Currently my symptoms include:
– pain on both sides of stomach and back.
– Pain down both legs
– fatigue and exhaustion even from small tasks.
– bleeding from my back passage (a symptom of endo. on the bowels / rectum)
– waves of brain fog. This is where I can’t physically think for myself or I forget what I’m doing due to the amount of pain I’m in. It made the third year of my degree incredibly difficult.

Sometimes, it all gets so bad that my partner has to care for me. I’ve had to quit my current job.

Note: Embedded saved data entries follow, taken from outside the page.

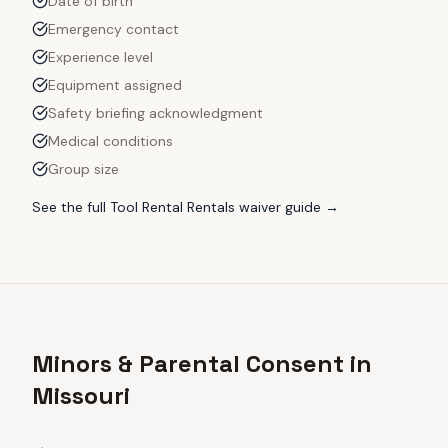
Date of birth
Emergency contact
Experience level
Equipment assigned
Safety briefing acknowledgment
Medical conditions
Group size
See the full
Tool Rental Rentals
waiver guide →
Minors & Parental Consent in
Missouri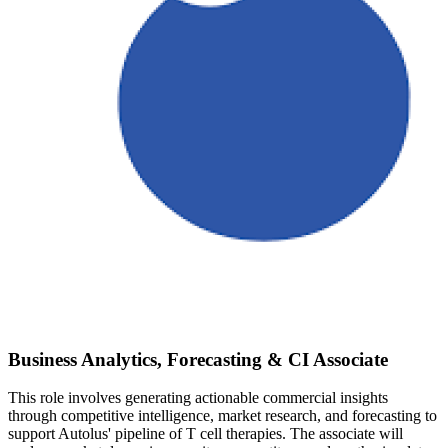
Business Analytics, Forecasting & CI Associate
This role involves generating actionable commercial insights
through competitive intelligence, market research, and forecasting to
support Autolus' pipeline of T cell therapies. The associate will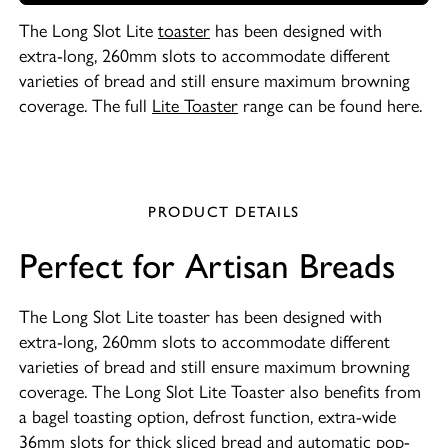
The Long Slot Lite
toaster
has been designed with
extra-long, 260mm slots to accommodate different
varieties of bread and still ensure maximum browning
coverage. The full
Lite Toaster
range can be found here.
PRODUCT DETAILS
Perfect for Artisan Breads
The Long Slot Lite toaster has been designed with
extra-long, 260mm slots to accommodate different
varieties of bread and still ensure maximum browning
coverage. The Long Slot Lite Toaster also benefits from
a bagel toasting option, defrost function, extra-wide
36mm slots for thick sliced bread and automatic pop-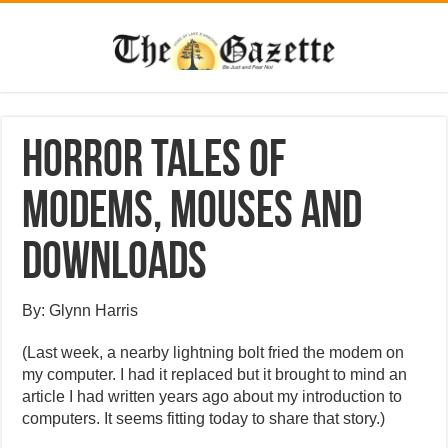
Horror tales of
modems, mouses and
downloads
By: Glynn Harris
(Last week, a nearby lightning bolt fried the modem on
my computer. I had it replaced but it brought to mind an
article I had written years ago about my introduction to
computers. It seems fitting today to share that story.)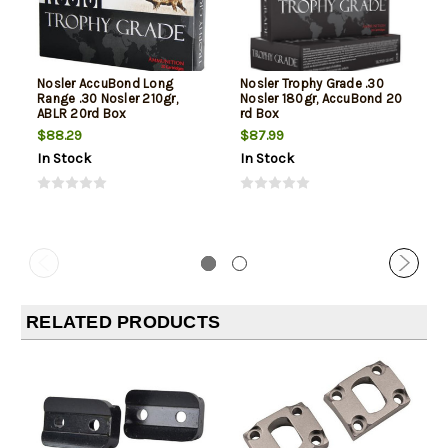
Nosler AccuBond Long
Nosler Trophy Grade .30
Range .30 Nosler 210gr,
Nosler 180gr, AccuBond 20
ABLR 20rd Box
rd Box
$88.29
$87.99
In Stock
In Stock
RELATED PRODUCTS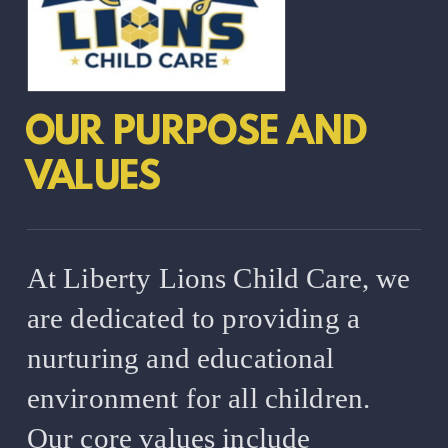
OUR PURPOSE AND
VALUES
At Liberty Lions Child Care, we
are dedicated to providing a
nurturing and educational
environment for all children.
Our core values include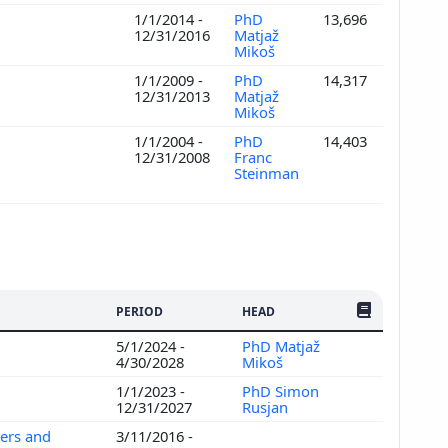
1/1/2014 -
PhD
13,696
12/31/2016
Matjaž
Mikoš
1/1/2009 -
PhD
14,317
12/31/2013
Matjaž
Mikoš
1/1/2004 -
PhD
14,403
12/31/2008
Franc
Steinman
NO. OF PUBLI
PERIOD
HEAD
5/1/2024 -
PhD Matjaž
4/30/2028
Mikoš
1/1/2023 -
PhD Simon
12/31/2027
Rusjan
ers and
3/11/2016 -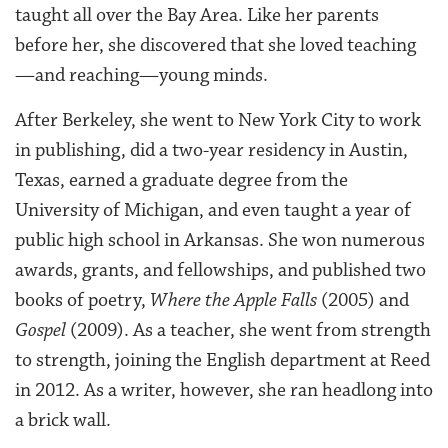
taught all over the Bay Area. Like her parents
before her, she discovered that she loved teaching
—and reaching—young minds.
After Berkeley, she went to New York City to work
in publishing, did a two-year residency in Austin,
Texas, earned a graduate degree from the
University of Michigan, and even taught a year of
public high school in Arkansas. She won numerous
awards, grants, and fellowships, and published two
books of poetry,
Where the Apple Falls
(2005) and
Gospel
(2009). As a teacher, she went from strength
to strength, joining the English department at Reed
in 2012. As a writer, however, she ran headlong into
a brick wall.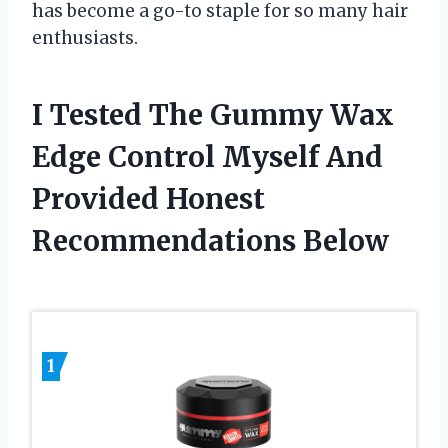
has become a go-to staple for so many hair
enthusiasts.
I Tested The Gummy Wax
Edge Control Myself And
Provided Honest
Recommendations Below
1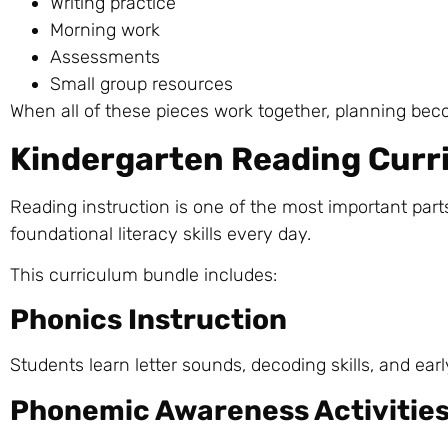
Writing practice
Morning work
Assessments
Small group resources
When all of these pieces work together, planning bec
Kindergarten Reading Curr
Reading instruction is one of the most important part
foundational literacy skills every day.
This curriculum bundle includes:
Phonics Instruction
Students learn letter sounds, decoding skills, and ear
Phonemic Awareness Activitie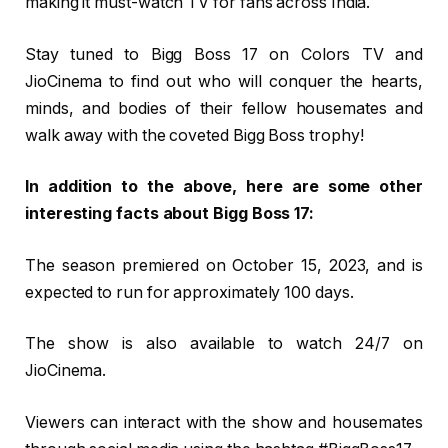
making it must-watch TV for fans across India.
Stay tuned to Bigg Boss 17 on Colors TV and
JioCinema to find out who will conquer the hearts,
minds, and bodies of their fellow housemates and
walk away with the coveted Bigg Boss trophy!
In addition to the above, here are some other
interesting facts about Bigg Boss 17:
The season premiered on October 15, 2023, and is
expected to run for approximately 100 days.
The show is also available to watch 24/7 on
JioCinema.
Viewers can interact with the show and housemates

I am only twenty-four and I feel like most of my life has been spent suffering, with nobody listening to me, or treating me properly. I am due to get married and would like to have children – but endo. if it is allowed to go on for as long as mine has – not only causes continuous, unbearable pain, but might also have made me infertile. I will then need fertility treatment on top of all the problems that ineffective surgery / treatment has caused me.